Miss Mac was my English and French teacher at high school. She was the only teacher to ever give me any advice for my nervous disposition. "Eat more Vegemite. It's good for your nerves." I guess that's what passed for counselling in the 1960s.
My commercial teacher, Miss O, brought me to task for my slovenly dress. "It doesn't matter how poor you are, you can always look neat." And the senior mistress said, if I were a boy, I would have been sent up to the office. Can't remember why. But I do remember that she believed in the hostility of nature. "A piece of bread always falls jam-side down."

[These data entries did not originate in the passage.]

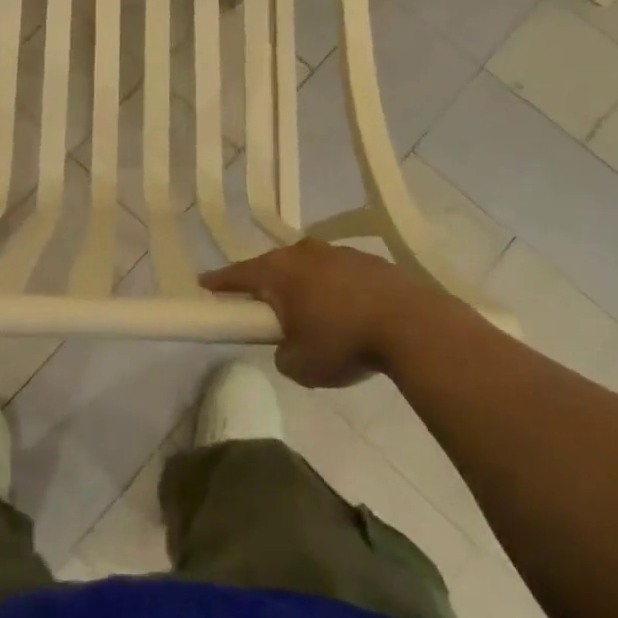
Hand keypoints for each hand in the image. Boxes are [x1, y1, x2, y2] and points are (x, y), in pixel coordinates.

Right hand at [202, 239, 441, 388]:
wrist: (413, 326)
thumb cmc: (345, 342)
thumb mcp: (301, 365)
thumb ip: (283, 354)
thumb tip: (290, 346)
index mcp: (279, 272)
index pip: (238, 275)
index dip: (219, 283)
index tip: (203, 285)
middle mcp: (304, 253)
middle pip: (274, 266)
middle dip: (266, 285)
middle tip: (263, 307)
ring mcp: (339, 253)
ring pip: (309, 268)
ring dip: (305, 287)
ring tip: (313, 316)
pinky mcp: (370, 262)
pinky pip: (340, 274)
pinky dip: (336, 290)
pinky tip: (349, 314)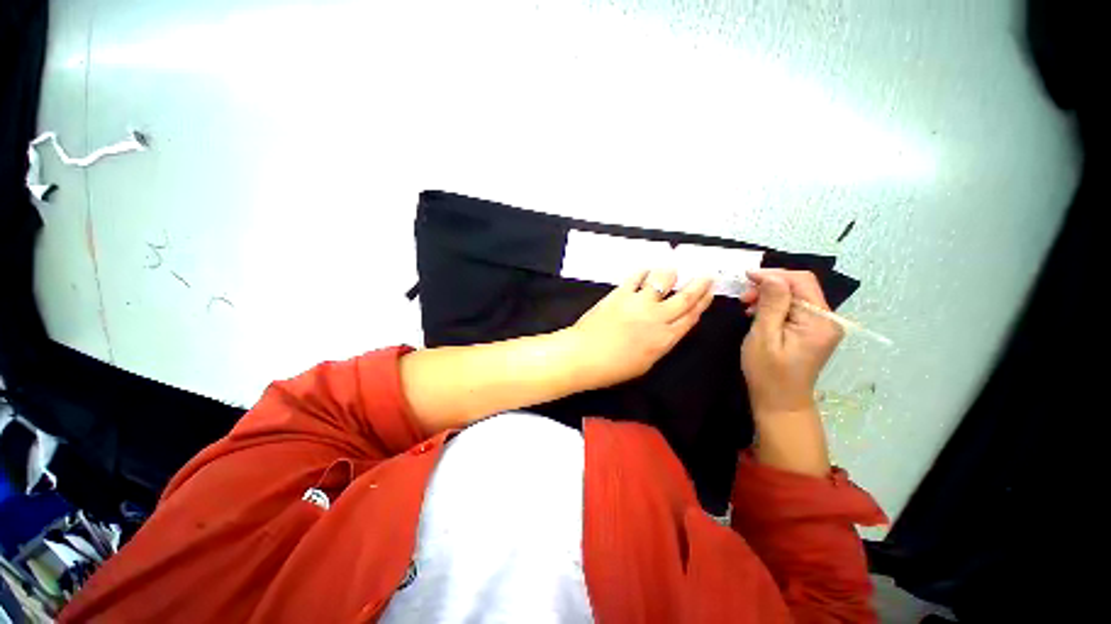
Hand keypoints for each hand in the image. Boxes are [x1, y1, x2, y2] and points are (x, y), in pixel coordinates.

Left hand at [567, 269, 713, 389]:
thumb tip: (666, 330)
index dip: (702, 304)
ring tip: (673, 271)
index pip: (690, 318)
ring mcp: (638, 303)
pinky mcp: (620, 293)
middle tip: (706, 276)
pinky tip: (646, 270)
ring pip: (662, 281)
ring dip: (671, 274)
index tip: (709, 294)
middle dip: (699, 286)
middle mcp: (657, 318)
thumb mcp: (645, 363)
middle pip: (684, 298)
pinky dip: (643, 272)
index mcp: (664, 339)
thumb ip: (660, 344)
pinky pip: (636, 277)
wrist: (584, 355)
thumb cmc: (613, 368)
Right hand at [739, 269, 842, 419]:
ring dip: (769, 295)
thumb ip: (771, 305)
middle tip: (744, 296)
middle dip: (770, 285)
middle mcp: (827, 320)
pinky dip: (774, 305)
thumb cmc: (768, 372)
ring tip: (747, 305)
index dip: (773, 274)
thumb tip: (771, 277)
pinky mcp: (812, 331)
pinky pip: (794, 308)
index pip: (801, 282)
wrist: (780, 402)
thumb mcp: (764, 337)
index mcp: (819, 321)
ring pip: (796, 295)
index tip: (746, 277)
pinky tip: (758, 313)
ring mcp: (821, 326)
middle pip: (800, 286)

But mostly my teachers ignored me.
Oh, until the day Miss Mac had to take us for a maths lesson because the regular teacher was away. She was cranky because she hated maths, so instead, she stood me up in front of the class and bawled me out. "You are the most brilliant student ever to walk into a high school." My thoughts were divided between "Yes, I know that" and "I'm not that clever". She went on: "You're wasting your time playing sport and running around the oval. You should be writing poetry". Then she became dramatic: "You have written the final chapter of my life."
I didn't give her outburst much thought and went back to watching the second hands of the clock, imagining how many long strides I could run in five seconds. This was how I spent most of my final two years at high school. Not long afterwards, she ran away to England with my history teacher, but he later returned to his wife, and Miss Mac died. I have been told recently that she committed suicide.